How to coordinate the clock when dual-booting with Windows
Xen
list at xenhideout.nl
Mon Dec 11 23:22:22 UTC 2017
Kevin O'Gorman schreef op 11-12-2017 23:48:
> Linux comes up and thinks it's 2 PM on Dec 11 PST. Which it is. But
> this is weird. I was expecting it to accept the BIOS time of 10 PM as
> being local time.
> So why are no servers usable? Is it possible my router is blocking
> NTP? Is it possible the standard config file is bad? This is Ubuntu
> 16.04.3.
>
> Clues, anyone?
Could be that systemd-timesyncd works fine and you see 2 PM because your
box has already synced the time.
So you will have to check for these messages:
systemd-timesyncd[1718]: Synchronized to time server 91.189.89.199:123
(ntp.ubuntu.com).
Before you can be sure about that.
Other than that, I suppose you did check:
timedatectl
RTC in local TZ: yes
But here is a weird thing on my system....

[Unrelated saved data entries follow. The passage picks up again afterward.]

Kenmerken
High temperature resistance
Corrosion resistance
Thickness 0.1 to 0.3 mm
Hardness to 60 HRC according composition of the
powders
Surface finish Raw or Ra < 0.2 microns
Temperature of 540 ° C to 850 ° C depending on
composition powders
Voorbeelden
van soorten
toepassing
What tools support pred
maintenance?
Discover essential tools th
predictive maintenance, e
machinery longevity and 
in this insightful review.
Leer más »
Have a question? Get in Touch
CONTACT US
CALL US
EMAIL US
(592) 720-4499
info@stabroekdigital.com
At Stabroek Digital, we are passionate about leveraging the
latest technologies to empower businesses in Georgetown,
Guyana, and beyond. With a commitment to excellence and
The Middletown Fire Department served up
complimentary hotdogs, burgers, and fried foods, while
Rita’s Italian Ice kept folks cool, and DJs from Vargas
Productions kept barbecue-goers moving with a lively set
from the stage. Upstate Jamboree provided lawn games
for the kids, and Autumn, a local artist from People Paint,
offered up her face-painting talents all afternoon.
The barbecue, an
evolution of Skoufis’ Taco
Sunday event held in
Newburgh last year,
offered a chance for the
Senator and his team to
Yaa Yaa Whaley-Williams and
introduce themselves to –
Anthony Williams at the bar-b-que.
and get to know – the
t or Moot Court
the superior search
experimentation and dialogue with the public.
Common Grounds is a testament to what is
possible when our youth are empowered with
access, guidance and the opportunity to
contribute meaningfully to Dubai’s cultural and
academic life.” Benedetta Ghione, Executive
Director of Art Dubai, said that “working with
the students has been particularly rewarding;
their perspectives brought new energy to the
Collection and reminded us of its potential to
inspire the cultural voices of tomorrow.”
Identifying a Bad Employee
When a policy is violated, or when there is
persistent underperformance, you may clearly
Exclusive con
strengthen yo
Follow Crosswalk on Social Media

Local time: di 2017-12-12 00:17:36 CET
Universal time: ma 2017-12-11 23:17:36 UTC
RTC time: ma 2017-12-11 23:17:41
Time zone: Europe/Amsterdam (CET, +0100)
Network time on: yes
NTP synchronized: no
RTC in local TZ: yes
How can the RTC be UTC when it is set to the local TZ?
But anyway I have no issues with Windows now.
For me it works.
I don't know about my BIOS.
But your BIOS behaves as if it does know the timezone...
After all, if everyone used UTC that means all BIOSes would now display
the wrong time...
So I would first doublecheck that the above setting is correct.